EXTRACTED DATA:
========================

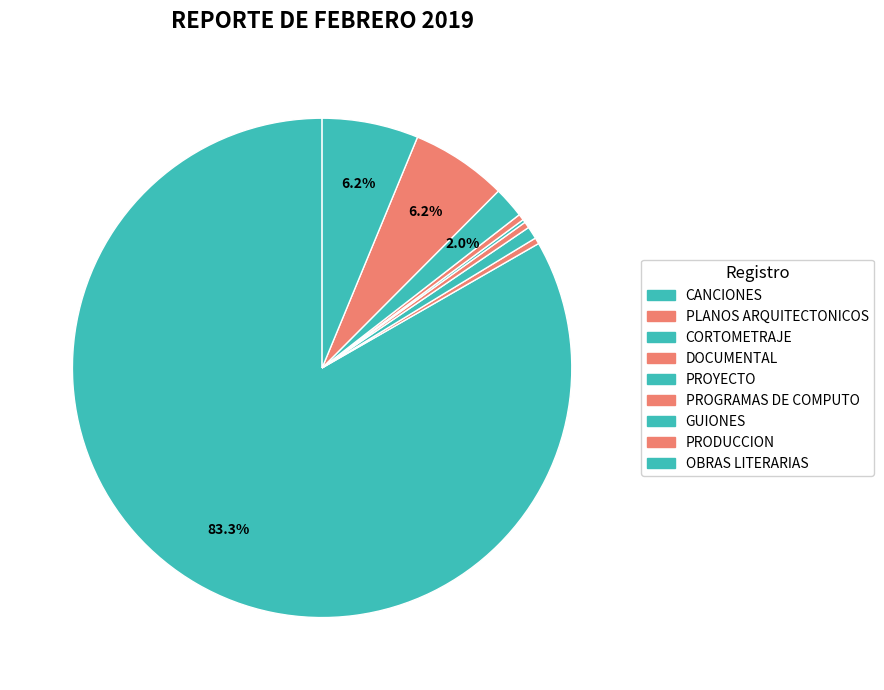

What percentage is NOT represented by PROGRAMAS DE COMPUTO?

99.6%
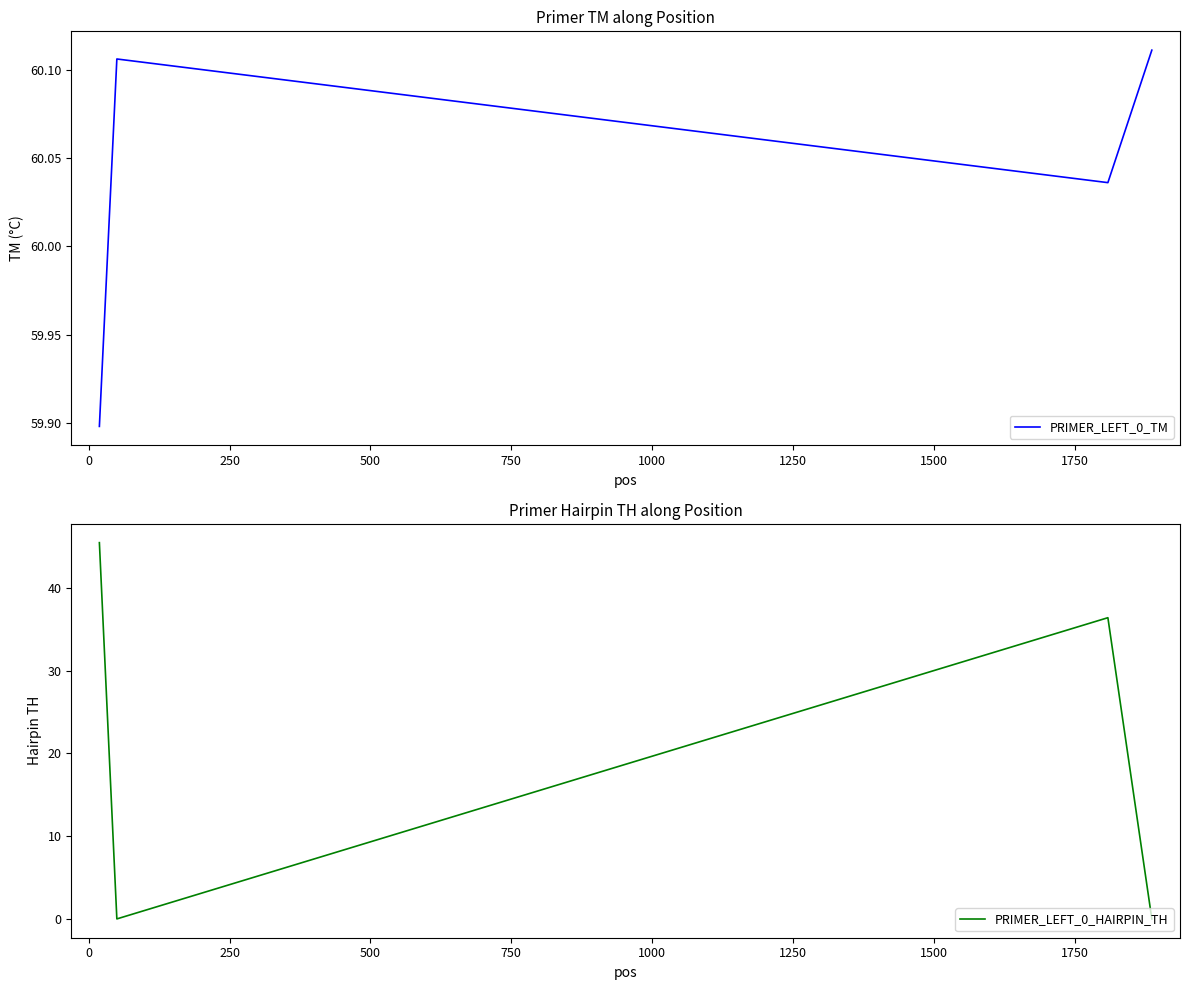

How many PRIMER_LEFT_0_TM values are between 60 and 61?

3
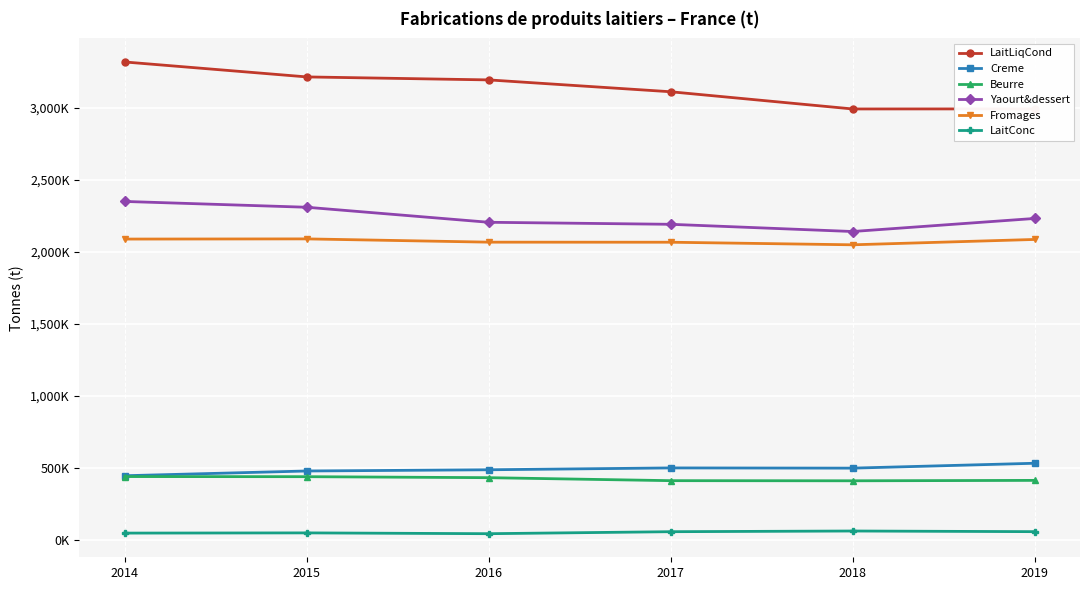

Is the value of Yaourt&dessert at 2019 greater than the value of Beurre at 2016?

Yes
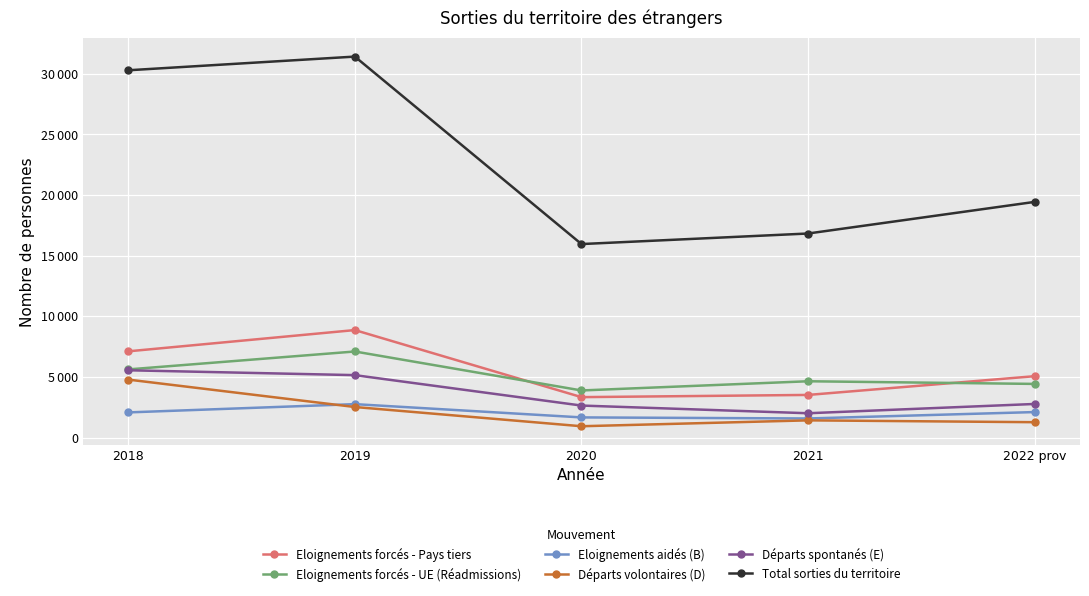

What are all the series names shown in the legend?

Eloignements forcés - Pays tiers, Eloignements forcés - UE (Réadmissions), Eloignements aidés (B), Départs volontaires (D), Départs spontanés (E), Total sorties du territoire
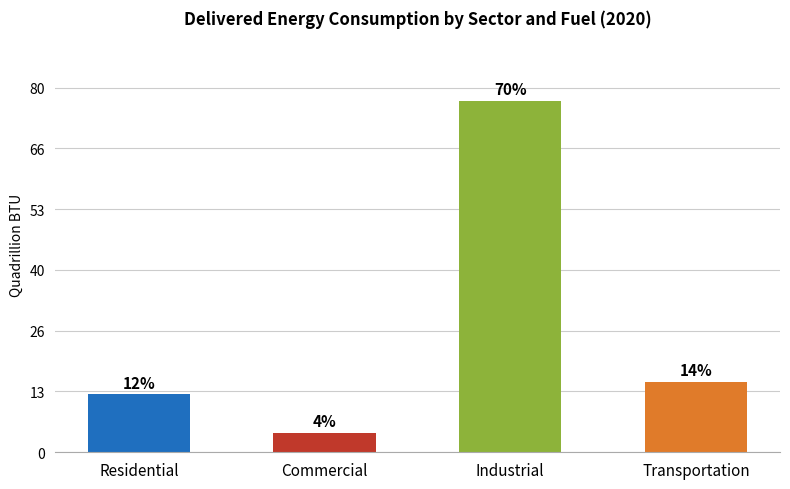

How many bars are there in total?

4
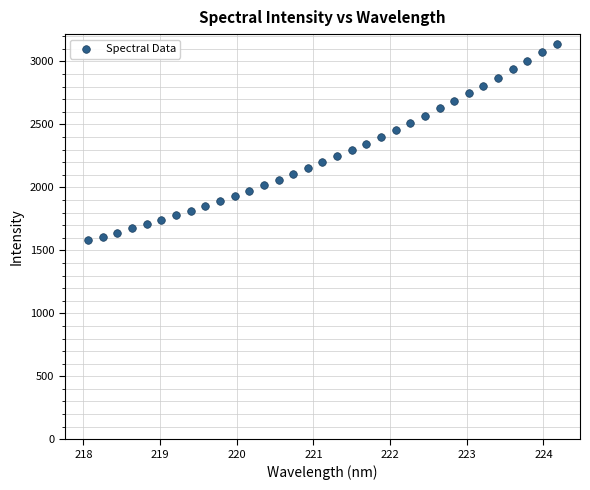

What is the range of Y values (max minus min)?

1559.4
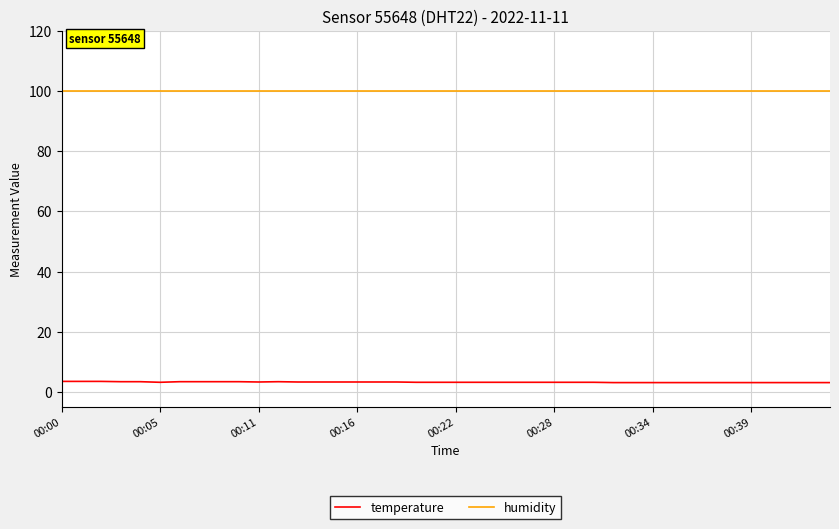

Rank the series by their average value, from lowest to highest.

temperature, humidity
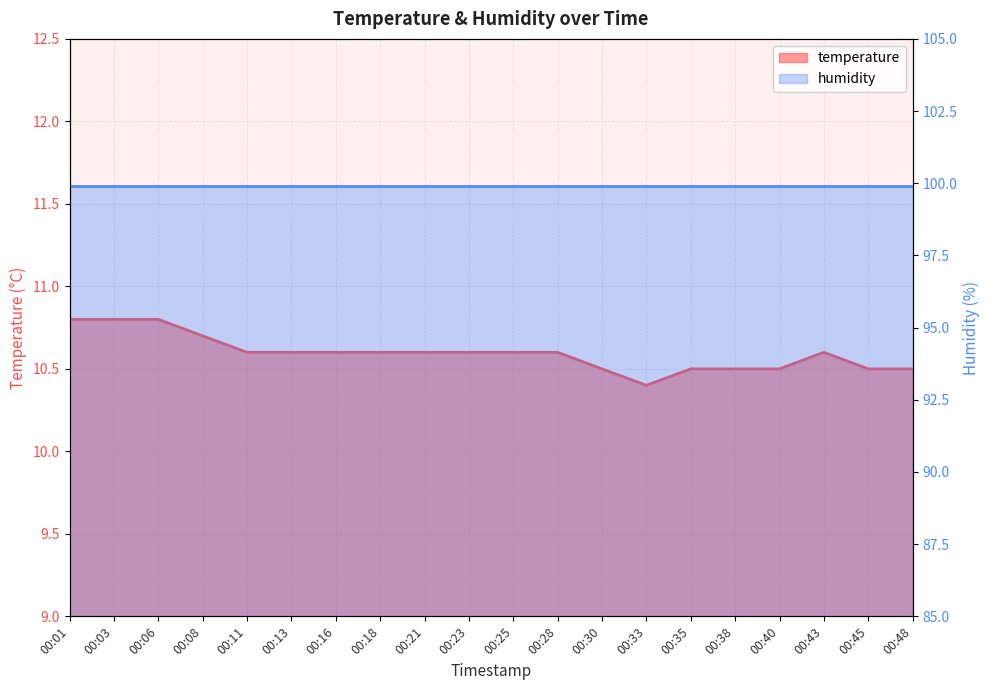

Is it true that the value at 00:13 is 15.8?

False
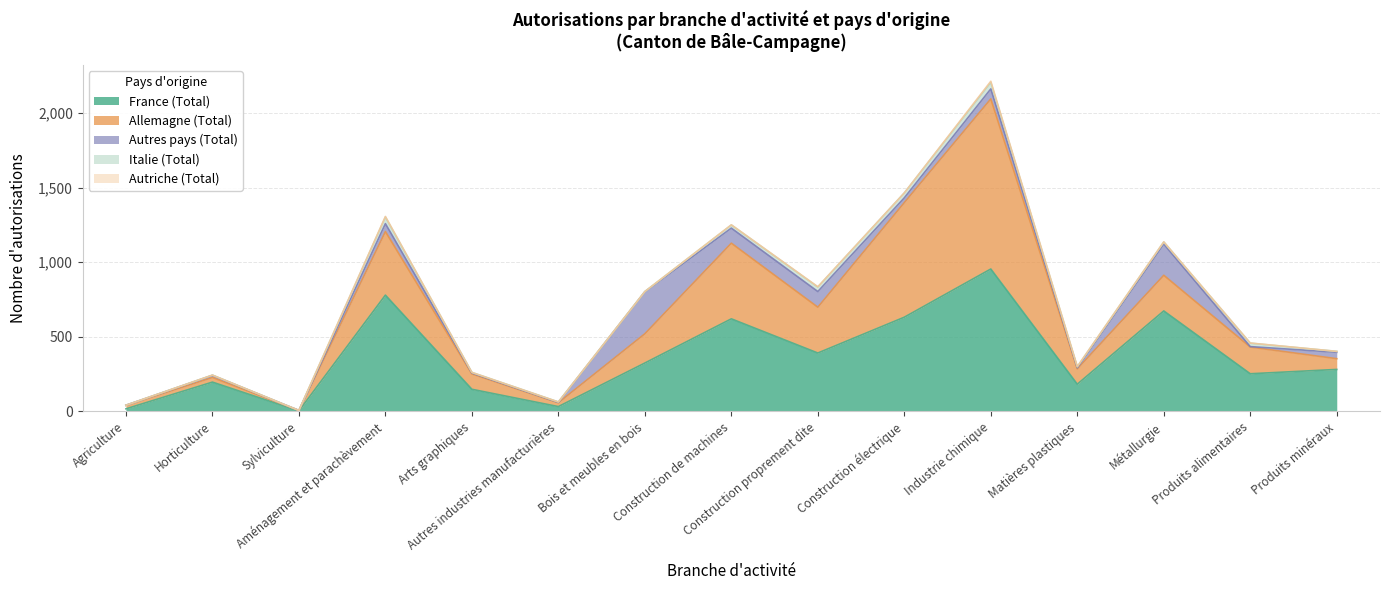

How many values in the France (Total) series are below 281?

7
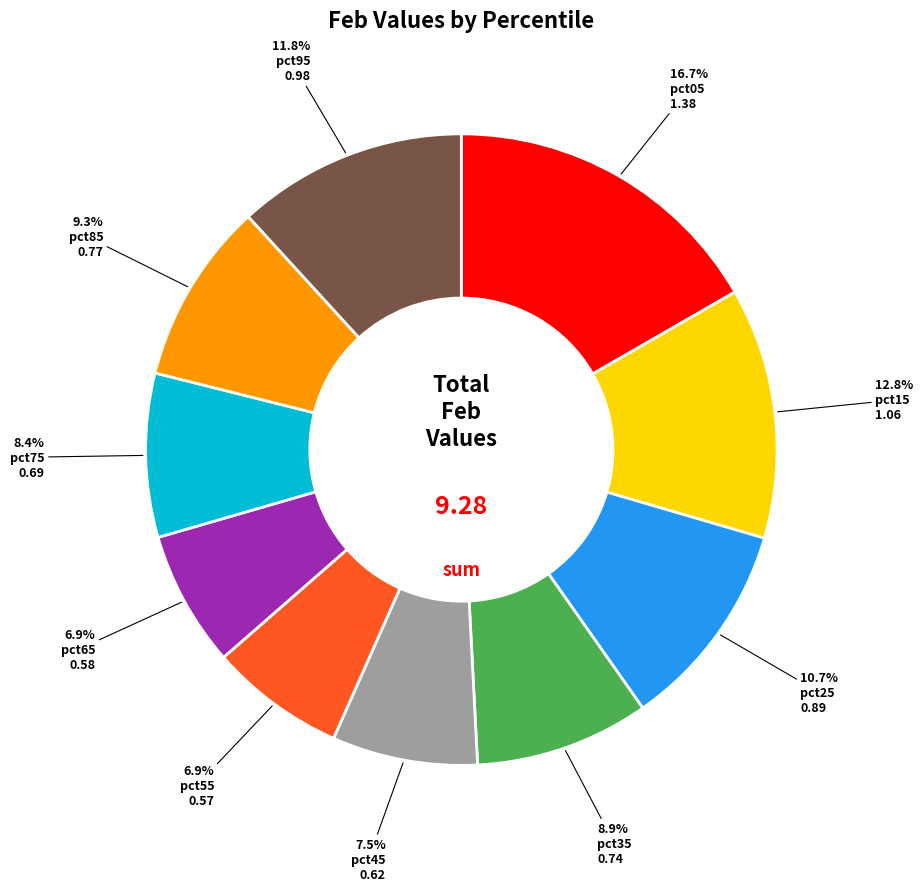

Is there any slice that represents more than half of the pie?

No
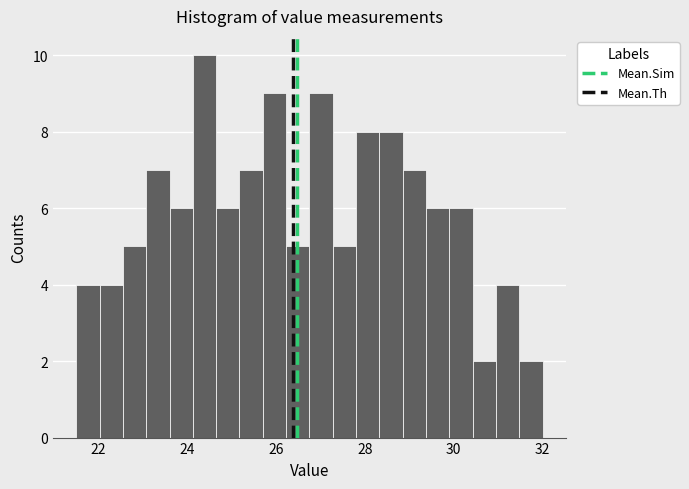

Read against the x-axis, roughly where is the centre of the tallest bar?

24.4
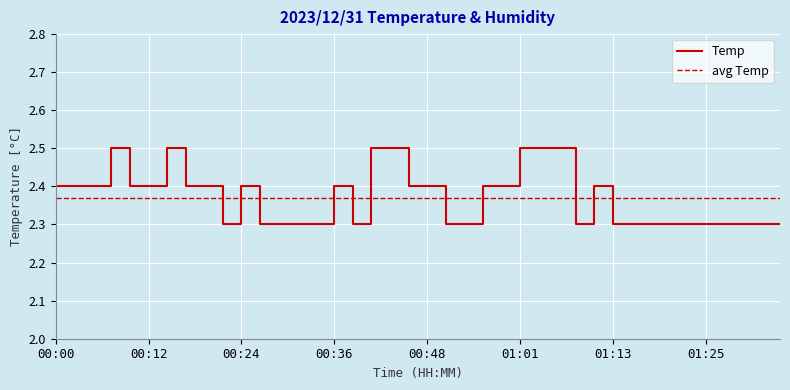

Reading left to right, transcribe all the data shown in this chart.

00:00=2.4	00:02=2.4	00:05=2.4	00:07=2.5	00:10=2.4	00:12=2.4	00:14=2.5	00:17=2.4	00:19=2.4	00:22=2.3	00:24=2.4	00:27=2.3	00:29=2.3	00:31=2.3	00:34=2.3	00:36=2.4	00:39=2.3	00:41=2.5	00:44=2.5	00:46=2.4	00:48=2.4	00:51=2.3	00:53=2.3	00:56=2.4	00:58=2.4	01:01=2.5	01:03=2.5	01:05=2.5	01:08=2.3	01:10=2.4	01:13=2.3	01:15=2.3	01:18=2.3	01:20=2.3	01:22=2.3	01:25=2.3	01:27=2.3	01:30=2.3	01:32=2.3	01:35=2.3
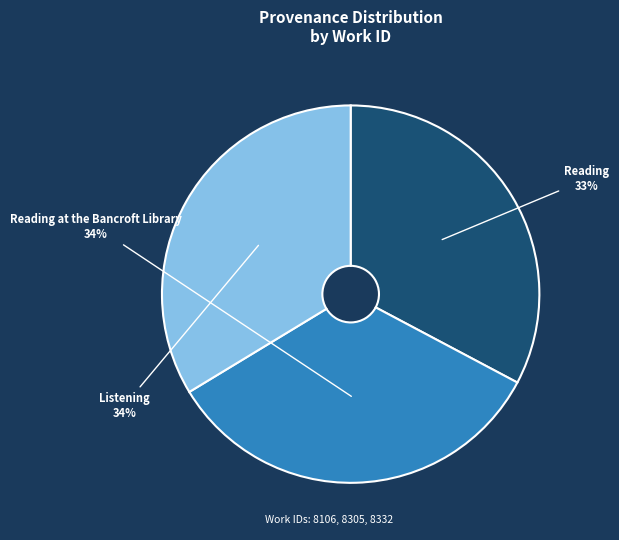

Which slice is the smallest?

Reading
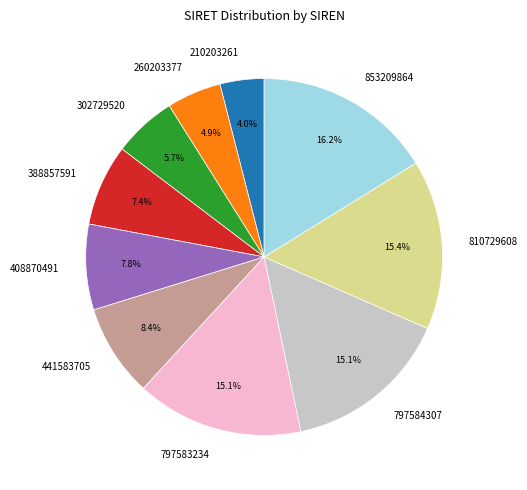

Do 441583705 and 797584307 together represent more than half of the pie?

No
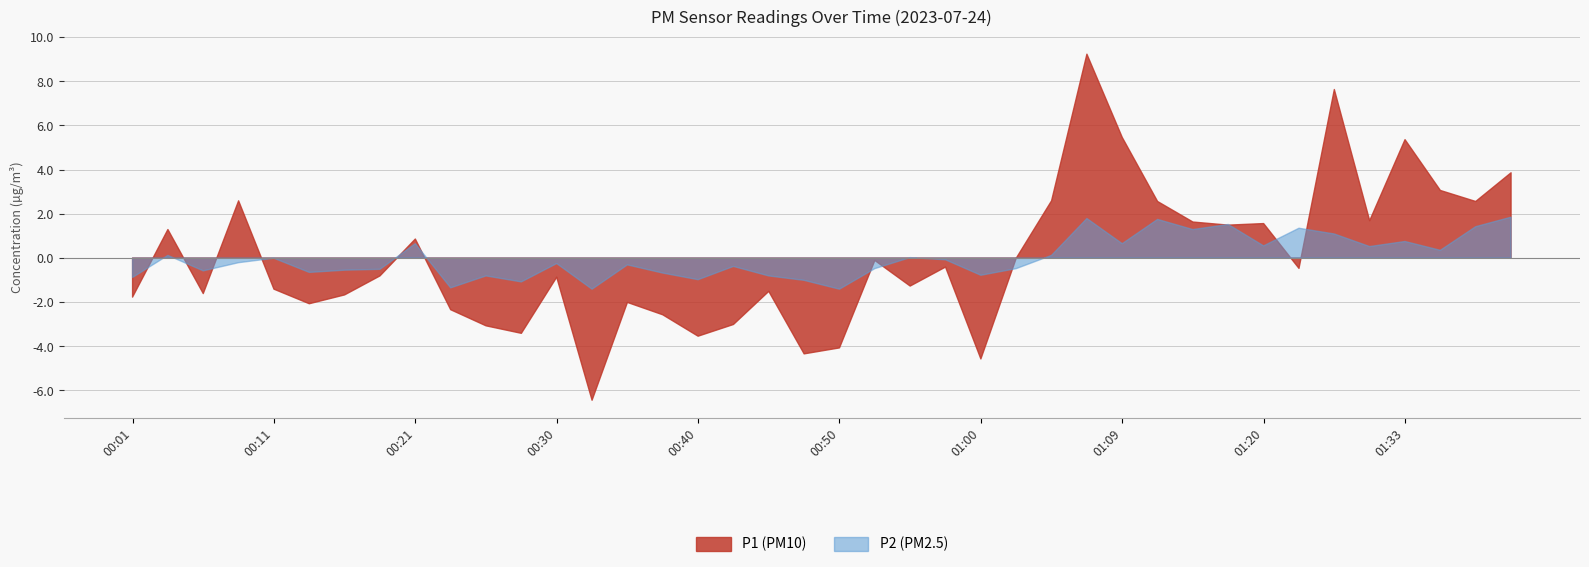

What are all the series names shown in the legend?

P1, P2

========================

REQUEST: Reproduce all of the material above word for word, leaving out the pictures.

ANSWER TO THIS TASK:
What percentage is NOT represented by PROGRAMAS DE COMPUTO?

99.6%

How many PRIMER_LEFT_0_TM values are between 60 and 61?

3

Is the value of Yaourt&dessert at 2019 greater than the value of Beurre at 2016?

Yes

What are all the series names shown in the legend?

Eloignements forcés - Pays tiers, Eloignements forcés - UE (Réadmissions), Eloignements aidés (B), Départs volontaires (D), Départs spontanés (E), Total sorties du territoire

How many bars are there in total?

4

What is the range of Y values (max minus min)?

1559.4

Rank the series by their average value, from lowest to highest.

temperature, humidity

Is it true that the value at 00:13 is 15.8?

False

How many values in the France (Total) series are below 281?

7

Is there any slice that represents more than half of the pie?

No

Read against the x-axis, roughly where is the centre of the tallest bar?

24.4

Reading left to right, transcribe all the data shown in this chart.

00:00=2.4	00:02=2.4	00:05=2.4	00:07=2.5	00:10=2.4	00:12=2.4	00:14=2.5	00:17=2.4	00:19=2.4	00:22=2.3	00:24=2.4	00:27=2.3	00:29=2.3	00:31=2.3	00:34=2.3	00:36=2.4	00:39=2.3	00:41=2.5	00:44=2.5	00:46=2.4	00:48=2.4	00:51=2.3	00:53=2.3	00:56=2.4	00:58=2.4	01:01=2.5	01:03=2.5	01:05=2.5	01:08=2.3	01:10=2.4	01:13=2.3	01:15=2.3	01:18=2.3	01:20=2.3	01:22=2.3	01:25=2.3	01:27=2.3	01:30=2.3	01:32=2.3	01:35=2.3

Which slice is the smallest?

Reading

Do 441583705 and 797584307 together represent more than half of the pie?

No

What are all the series names shown in the legend?

P1, P2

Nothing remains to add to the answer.